Data mesh as an architectural pattern has strong connections to lean theory and practice for managing complexity, responding to change and better serving customer needs. We shared this perspective on data mesh at a recent LAST Conference (slides) and provide a brief introduction here.
Modern digital businesses demand analytical data products for intelligence-driven decision making. We consider analytical data products manufactured in an organizational factory. We consider running the factory - delivering timely and well-governed data from producers to consumers on an ongoing basis - and also building (and re-building) the factory - making new connections from data producers to consumers, driven by evolving demand.
The more we can eliminate waste from this factory, the better we can deliver Data and AI initiatives, and the more we can improve business performance and value. Contrarily, waste is often hidden and therefore hard to address in centralized data architectures, though the resultant impacts of cost, lead time, quality and poor outcomes are felt by practitioners and organizations alike. Our lean perspective, however, makes this waste highly visible, and shows clearly how we might remove waste, motivating a decentralized architecture and a lean approach to delivering value through analytical data production.
Data mesh is a decentralized approach to data architecture, originally defined by Thoughtworker Zhamak Dehghani. Data mesh is based on four interrelated principles:
Domain-oriented decentralization: data production and data consumption is owned by the teams closest to the data and associated processes, who can connect peer-to-peer.

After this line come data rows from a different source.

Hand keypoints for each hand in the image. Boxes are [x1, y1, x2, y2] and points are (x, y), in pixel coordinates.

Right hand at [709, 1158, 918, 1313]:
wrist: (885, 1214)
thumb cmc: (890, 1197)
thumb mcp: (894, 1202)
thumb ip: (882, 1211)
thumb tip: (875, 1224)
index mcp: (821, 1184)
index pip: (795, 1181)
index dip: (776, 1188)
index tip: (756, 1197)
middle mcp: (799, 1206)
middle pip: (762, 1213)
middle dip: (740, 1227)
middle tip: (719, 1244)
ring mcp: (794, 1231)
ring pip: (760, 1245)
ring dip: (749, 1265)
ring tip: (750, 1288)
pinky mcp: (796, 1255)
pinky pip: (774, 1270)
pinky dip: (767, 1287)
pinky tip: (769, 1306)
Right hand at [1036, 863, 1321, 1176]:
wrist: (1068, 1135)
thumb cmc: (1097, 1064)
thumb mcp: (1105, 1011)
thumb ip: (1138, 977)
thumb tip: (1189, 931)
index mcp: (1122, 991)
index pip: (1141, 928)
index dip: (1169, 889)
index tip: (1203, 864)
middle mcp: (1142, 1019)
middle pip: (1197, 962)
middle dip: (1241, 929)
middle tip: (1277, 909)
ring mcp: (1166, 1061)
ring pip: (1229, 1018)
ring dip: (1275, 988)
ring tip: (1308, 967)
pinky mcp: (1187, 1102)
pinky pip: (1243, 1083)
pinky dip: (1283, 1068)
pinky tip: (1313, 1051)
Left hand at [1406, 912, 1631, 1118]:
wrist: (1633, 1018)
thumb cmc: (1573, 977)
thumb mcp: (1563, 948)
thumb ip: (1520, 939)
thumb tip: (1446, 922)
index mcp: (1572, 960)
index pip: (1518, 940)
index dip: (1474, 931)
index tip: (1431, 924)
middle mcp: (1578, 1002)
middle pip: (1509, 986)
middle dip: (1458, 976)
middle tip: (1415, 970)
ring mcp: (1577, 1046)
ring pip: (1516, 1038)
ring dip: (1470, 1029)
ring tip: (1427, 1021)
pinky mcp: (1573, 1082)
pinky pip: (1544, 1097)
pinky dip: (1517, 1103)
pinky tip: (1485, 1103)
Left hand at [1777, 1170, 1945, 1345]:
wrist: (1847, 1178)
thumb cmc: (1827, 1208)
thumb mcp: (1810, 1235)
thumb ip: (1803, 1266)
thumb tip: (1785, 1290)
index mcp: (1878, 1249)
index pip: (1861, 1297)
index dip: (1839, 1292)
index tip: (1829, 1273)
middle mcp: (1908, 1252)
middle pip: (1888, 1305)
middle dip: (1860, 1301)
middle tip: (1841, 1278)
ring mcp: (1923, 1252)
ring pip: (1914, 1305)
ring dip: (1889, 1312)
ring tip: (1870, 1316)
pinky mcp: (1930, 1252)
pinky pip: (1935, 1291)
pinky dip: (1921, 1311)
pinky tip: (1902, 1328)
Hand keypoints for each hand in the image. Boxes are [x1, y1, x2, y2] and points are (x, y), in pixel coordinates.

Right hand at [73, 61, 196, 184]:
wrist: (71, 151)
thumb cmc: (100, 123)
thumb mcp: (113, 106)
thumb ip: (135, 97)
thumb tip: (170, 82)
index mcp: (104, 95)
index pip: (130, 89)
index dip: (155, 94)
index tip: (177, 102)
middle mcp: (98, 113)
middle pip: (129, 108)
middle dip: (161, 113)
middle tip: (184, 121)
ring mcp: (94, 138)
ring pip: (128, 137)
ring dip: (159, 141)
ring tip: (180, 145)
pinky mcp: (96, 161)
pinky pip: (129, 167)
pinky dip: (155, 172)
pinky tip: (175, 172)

Data as a product: the data served is deliberately designed to deliver value to the consumer.
Self-service data infrastructure: tools and services to support producers and consumers to build, connect and run data products with affordances for automation and accessibility to enhance the effectiveness of domain teams.
Federated governance: core governance concerns are built into the platform while individual data products support additional governance concerns in their context.
Centralization and technological decomposition leads to batch-and-queue inefficiencies.
“Things work better when you focus on the product and its needs, rather than the organization of its equipment.” — James P Womack, Daniel T Jones, Lean Thinking.
Disclaimer: The statements and opinions expressed in this article are those of the author(s) and do not necessarily reflect the positions of Thoughtworks.